Again, Trackers’ clients agreed to pay additional amounts if Trackers do not receive payment on time. As seen in a sub-section of the Trackers’ T&Cs titled “You must pay additional amounts”, their clients accepted to pay:
- “Legal costs on an attorney and own client scale, related to the demand and recovery of the outstanding or overdue amounts;
- Other collection charges or commissions that we incur in recovering any outstanding or overdue amounts. This include bank charges if a debit order is returned unpaid or only partly paid and;
- Any cost associated with reinstating your account if the services were suspended.”
4. OLX’s Terms And Conditions
- Pay OLX ninety-nine dollars ($99) for each message posted in excess of OLX established limits or for each day on which you access OLX in excess of established limits.
- Pay OLX one thousand one hundred dollars ($1,100) for each message that (1) impersonates any person or entity; (2) falsely states or otherwise misrepresents your affiliation with a person or entity; or (3) that includes personal or identifying information about another person without that person’s explicit consent.
- Also, If you are a Posting Agent that uses the Service in violation of these Terms… you agreed to pay OLX ninety-nine dollars ($99) for each and every item you post in violation of these Terms.

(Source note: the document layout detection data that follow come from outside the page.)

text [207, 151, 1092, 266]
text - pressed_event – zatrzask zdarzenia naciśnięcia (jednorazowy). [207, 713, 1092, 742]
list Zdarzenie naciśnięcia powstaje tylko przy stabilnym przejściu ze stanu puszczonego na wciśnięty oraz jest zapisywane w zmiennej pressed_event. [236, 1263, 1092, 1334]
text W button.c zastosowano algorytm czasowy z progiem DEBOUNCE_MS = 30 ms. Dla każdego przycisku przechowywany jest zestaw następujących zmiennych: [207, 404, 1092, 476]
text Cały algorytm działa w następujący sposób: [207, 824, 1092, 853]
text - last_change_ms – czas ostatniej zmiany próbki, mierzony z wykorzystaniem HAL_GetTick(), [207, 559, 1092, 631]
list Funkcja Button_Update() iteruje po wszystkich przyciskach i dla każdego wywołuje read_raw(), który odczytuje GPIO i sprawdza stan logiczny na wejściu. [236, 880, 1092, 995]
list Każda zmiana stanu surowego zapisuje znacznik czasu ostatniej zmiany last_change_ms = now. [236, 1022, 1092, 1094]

A Posting Agent will also be deemed an agent of the party engaging the Posting Agent to access the Service, and such party (by engaging the Posting Agent in violation of these Terms) agrees to pay OLX an additional ninety-nine dollars ($99) for each item posted by the Posting Agent on behalf of such party in violation of these Terms.
- If you use OLX e-mail addresses or computer systems to send unsolicited e-mail advertisements to OLX e-mail addresses or any other party, you agreed to pay OLX thirty dollars ($30) for each such e-mail.
- If you post messages in violation of these Terms, … you agreed to pay OLX ninety-nine dollars ($99) for each such message…
- If you aggregate, copy, display, mirror, reproduce, or otherwise exploit for any purpose any Content (except for your own Content) in violation of these Terms without OLX’s express written permission, you agreed to pay OLX ten thousand dollars ($10,000) for each day on which you engage in such conduct.
5. The Right You Gave Vodacom
Voice over Internet Protocol (VoIP), is a technology that allows you to make voice calls using a broadband Internet connection instead of a regular phone line. While some VoIP services only work over your computer or a special VoIP phone, other services allow you to use a traditional phone connected to a VoIP adapter. As it poses a significant risk to mobile operators, higher rates are usually charged for VoIP. Vodacom reportedly filed a rate of R10 per megabyte. However, they presented the below terms:
“Vodacom reserves the right to charge a differentiated data usage rate for any voice over the Internet Protocol (VoIP) traffic on any of its data bearers as amended from time to time.”